Ma'ohi Nui wrapped up their AFE tour of Asian Pacific bases for service members and their families at Misawa.

Club staff greeted the Misawa community with leis as they entered what looked to be a tropical paradise.

"Service members and their families in the Misawa community certainly deserve some good fun," said James Maley, 35th Force Support Squadron. "It's important for them to have an opportunity to enjoy a night away from work."

The evening started with music, singing and traditional Hawaiian food to include salmon lomi-lomi, chicken char siu and kalua pork.

As the audience wrapped up their meals, the lights started to dim. Hawaiian dancers filled the stage with elaborate headdresses and costumes. Sounds of drums and chanting filled the entire ballroom. Children sat quietly around the stage fascinated by the vibrant colors and energetic dancing.

"Seeing and hearing the excitement of the crowd truly made this night a big success," said Mr. Maley. "This is just one of the reasons why I love to do what I do."

The performance included singing and dancing from many different islands of Polynesia and ranged from slow and romantic to fierce and dramatic.

Just as the night was about to come to an end, the lights went out completely and soon all anyone could see was a ball of fire.

The evening went out in flames as Arthur Tupuola, Ma'ohi Nui dancer, took the stage with a flaming wooden pole in hand. Tupuola moved the fire from one end of the pole to the other with his bare hand and commenced the Samoan fire knife dance. This dance is originally composed of a machete wrapped in towels on both ends with a portion of the blade exposed in the middle. Tribal performers dance while twirling the knife and doing other acrobatic stunts.
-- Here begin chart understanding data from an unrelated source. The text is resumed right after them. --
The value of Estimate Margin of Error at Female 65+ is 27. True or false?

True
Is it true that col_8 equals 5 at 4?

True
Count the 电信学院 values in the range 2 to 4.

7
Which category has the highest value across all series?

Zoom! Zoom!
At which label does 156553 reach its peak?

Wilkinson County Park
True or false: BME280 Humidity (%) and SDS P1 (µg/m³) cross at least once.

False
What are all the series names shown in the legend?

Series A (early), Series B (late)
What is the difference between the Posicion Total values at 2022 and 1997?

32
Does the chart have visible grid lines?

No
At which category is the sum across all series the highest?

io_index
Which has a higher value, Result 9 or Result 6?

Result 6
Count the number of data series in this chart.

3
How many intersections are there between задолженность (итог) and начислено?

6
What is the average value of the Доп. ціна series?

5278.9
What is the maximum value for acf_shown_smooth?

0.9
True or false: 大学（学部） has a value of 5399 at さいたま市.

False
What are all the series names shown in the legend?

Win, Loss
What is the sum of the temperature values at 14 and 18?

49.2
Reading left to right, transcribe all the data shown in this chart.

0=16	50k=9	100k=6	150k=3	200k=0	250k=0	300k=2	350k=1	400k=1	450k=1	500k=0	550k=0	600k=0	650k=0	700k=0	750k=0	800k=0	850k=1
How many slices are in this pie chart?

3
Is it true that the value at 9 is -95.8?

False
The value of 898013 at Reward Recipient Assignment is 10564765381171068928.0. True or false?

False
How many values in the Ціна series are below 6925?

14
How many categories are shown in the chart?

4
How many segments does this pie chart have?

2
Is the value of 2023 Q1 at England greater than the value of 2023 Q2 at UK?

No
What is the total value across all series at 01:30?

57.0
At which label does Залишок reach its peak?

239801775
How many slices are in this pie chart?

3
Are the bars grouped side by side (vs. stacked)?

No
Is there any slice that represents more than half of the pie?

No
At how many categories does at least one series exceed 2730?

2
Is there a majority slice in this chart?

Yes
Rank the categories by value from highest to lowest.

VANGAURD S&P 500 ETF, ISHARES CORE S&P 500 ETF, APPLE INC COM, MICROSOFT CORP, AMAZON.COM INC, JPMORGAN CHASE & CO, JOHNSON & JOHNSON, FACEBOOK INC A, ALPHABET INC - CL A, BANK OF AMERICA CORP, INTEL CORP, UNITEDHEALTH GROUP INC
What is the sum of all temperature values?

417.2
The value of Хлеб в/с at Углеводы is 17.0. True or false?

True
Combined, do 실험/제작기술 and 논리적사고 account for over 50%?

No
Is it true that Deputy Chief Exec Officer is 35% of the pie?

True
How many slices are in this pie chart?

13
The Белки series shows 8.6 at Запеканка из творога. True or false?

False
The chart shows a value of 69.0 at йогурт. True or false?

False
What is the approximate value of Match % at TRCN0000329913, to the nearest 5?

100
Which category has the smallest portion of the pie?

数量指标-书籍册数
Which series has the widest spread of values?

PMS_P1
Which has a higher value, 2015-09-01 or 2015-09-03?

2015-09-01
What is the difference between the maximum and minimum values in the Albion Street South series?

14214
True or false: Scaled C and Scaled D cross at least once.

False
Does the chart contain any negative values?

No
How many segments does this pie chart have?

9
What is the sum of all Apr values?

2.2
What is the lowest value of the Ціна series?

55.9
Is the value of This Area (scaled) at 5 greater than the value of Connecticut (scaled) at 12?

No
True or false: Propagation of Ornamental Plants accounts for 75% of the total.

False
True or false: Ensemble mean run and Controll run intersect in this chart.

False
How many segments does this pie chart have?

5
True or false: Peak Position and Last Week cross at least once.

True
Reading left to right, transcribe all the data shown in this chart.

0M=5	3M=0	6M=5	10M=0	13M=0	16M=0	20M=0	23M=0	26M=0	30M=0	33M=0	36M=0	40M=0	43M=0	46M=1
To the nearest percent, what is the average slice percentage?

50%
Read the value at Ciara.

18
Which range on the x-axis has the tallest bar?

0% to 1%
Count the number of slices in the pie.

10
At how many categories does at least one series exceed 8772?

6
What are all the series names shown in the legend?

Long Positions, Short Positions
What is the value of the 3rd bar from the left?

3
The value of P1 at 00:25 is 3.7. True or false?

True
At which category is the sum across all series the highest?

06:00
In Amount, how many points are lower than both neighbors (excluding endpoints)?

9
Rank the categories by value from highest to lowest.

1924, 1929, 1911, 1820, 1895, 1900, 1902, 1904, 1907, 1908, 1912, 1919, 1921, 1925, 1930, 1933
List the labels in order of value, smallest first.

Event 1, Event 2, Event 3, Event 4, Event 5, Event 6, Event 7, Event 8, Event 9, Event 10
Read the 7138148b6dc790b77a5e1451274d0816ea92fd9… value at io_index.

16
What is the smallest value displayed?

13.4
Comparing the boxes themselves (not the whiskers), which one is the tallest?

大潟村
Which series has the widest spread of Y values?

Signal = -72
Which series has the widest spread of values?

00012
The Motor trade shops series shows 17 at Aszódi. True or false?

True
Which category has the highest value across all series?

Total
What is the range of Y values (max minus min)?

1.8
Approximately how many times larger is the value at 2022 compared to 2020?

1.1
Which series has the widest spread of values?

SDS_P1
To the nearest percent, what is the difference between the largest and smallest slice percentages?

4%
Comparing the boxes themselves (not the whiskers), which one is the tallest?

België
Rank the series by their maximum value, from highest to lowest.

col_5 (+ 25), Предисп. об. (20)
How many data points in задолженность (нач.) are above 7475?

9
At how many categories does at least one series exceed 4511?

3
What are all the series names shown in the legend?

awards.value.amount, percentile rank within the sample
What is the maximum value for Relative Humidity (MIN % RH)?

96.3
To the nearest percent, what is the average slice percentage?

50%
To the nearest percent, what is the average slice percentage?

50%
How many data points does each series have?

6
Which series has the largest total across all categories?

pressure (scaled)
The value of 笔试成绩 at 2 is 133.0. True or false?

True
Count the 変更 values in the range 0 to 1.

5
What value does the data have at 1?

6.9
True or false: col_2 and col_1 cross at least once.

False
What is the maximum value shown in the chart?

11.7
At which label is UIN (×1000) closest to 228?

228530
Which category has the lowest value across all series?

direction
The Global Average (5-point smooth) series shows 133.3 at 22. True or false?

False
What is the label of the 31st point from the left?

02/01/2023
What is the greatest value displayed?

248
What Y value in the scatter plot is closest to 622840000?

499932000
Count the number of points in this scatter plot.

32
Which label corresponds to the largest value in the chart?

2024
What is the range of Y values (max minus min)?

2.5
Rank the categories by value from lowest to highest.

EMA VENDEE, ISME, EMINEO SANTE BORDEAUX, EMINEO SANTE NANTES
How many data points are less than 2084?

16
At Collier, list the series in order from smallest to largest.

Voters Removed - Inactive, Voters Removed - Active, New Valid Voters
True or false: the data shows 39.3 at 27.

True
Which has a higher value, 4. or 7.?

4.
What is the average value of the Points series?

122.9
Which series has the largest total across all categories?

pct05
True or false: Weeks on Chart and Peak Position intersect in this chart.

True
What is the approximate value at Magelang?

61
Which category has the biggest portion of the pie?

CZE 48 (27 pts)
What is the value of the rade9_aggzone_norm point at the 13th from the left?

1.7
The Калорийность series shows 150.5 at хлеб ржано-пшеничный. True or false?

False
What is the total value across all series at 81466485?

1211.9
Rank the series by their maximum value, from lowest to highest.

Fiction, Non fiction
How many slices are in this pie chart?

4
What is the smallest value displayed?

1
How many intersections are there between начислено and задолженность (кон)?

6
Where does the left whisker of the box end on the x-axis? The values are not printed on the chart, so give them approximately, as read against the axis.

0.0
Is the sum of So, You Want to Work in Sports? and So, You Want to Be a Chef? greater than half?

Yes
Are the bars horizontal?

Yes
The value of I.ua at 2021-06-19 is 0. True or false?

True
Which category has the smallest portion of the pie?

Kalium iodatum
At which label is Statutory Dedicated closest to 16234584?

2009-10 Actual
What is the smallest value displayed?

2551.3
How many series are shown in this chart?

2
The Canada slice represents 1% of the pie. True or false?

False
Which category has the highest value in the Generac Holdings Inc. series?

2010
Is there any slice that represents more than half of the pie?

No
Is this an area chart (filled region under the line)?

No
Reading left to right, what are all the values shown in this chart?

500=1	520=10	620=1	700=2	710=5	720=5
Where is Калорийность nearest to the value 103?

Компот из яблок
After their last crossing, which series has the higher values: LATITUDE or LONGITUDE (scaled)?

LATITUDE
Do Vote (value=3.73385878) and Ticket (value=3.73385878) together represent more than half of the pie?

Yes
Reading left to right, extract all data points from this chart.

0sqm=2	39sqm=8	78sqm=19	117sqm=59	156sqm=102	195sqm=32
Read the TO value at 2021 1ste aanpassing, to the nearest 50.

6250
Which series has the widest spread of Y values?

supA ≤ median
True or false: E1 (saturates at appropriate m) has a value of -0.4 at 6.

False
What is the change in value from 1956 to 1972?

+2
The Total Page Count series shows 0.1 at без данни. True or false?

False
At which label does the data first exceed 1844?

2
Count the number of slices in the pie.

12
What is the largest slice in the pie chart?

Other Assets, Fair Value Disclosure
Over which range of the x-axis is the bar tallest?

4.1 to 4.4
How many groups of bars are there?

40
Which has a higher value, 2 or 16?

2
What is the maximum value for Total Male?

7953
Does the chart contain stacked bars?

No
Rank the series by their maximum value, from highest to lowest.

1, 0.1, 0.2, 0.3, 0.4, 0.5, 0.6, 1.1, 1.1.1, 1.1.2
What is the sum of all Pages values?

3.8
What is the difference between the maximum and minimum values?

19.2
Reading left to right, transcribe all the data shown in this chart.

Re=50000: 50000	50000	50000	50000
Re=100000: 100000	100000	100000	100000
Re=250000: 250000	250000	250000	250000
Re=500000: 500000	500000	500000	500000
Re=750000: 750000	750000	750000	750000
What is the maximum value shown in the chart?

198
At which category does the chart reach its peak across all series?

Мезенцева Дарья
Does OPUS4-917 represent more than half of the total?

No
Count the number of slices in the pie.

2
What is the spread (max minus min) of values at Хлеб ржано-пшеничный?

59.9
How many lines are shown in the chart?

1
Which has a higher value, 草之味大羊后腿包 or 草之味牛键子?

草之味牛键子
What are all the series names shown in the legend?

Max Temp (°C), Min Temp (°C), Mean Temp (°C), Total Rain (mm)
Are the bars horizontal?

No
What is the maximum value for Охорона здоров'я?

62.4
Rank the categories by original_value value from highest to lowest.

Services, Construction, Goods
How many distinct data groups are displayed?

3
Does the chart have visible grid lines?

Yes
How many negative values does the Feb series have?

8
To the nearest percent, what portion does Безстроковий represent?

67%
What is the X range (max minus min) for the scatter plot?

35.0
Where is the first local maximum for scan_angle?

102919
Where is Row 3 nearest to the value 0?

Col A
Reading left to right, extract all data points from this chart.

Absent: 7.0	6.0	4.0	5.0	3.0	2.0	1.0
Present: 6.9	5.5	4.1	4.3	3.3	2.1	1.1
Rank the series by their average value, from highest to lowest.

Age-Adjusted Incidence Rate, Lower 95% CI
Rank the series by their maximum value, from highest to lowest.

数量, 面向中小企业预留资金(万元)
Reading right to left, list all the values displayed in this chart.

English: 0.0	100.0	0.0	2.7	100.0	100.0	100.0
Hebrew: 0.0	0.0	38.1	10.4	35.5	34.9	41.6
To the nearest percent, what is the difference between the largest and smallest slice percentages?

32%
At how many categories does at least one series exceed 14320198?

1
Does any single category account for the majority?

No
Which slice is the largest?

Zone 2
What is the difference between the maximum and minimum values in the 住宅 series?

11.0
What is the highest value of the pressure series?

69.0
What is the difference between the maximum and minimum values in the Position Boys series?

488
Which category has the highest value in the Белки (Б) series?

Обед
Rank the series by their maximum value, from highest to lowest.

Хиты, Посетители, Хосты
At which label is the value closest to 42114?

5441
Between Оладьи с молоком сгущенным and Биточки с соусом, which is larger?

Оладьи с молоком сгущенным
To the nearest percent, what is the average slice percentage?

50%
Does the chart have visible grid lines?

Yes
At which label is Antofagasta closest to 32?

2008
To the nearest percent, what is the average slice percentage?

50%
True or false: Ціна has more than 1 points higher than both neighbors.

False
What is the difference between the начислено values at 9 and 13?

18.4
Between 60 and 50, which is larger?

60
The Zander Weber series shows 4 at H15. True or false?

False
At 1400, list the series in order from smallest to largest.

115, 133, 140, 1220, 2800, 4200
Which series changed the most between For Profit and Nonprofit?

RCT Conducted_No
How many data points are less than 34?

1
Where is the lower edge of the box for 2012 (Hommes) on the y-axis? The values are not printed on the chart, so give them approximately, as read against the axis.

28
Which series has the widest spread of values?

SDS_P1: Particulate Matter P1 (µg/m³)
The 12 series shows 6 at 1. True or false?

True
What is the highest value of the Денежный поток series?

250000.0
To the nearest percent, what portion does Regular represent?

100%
The towels are set afire during the dances thus explaining the name.

As the fire dance ended, dancers grabbed audience members for what they called Hula 101. Men, women and children came to the stage to try to shake their hips like the experienced Polynesian dancers.

As a group, Ma'ohi Nui says their goal is to learn and share the customs and culture of Polynesian through song and dance.

"It is very rewarding for us to be able to share what we love doing with everyone who is serving our country so that we can be free," said Mervyn Lilo.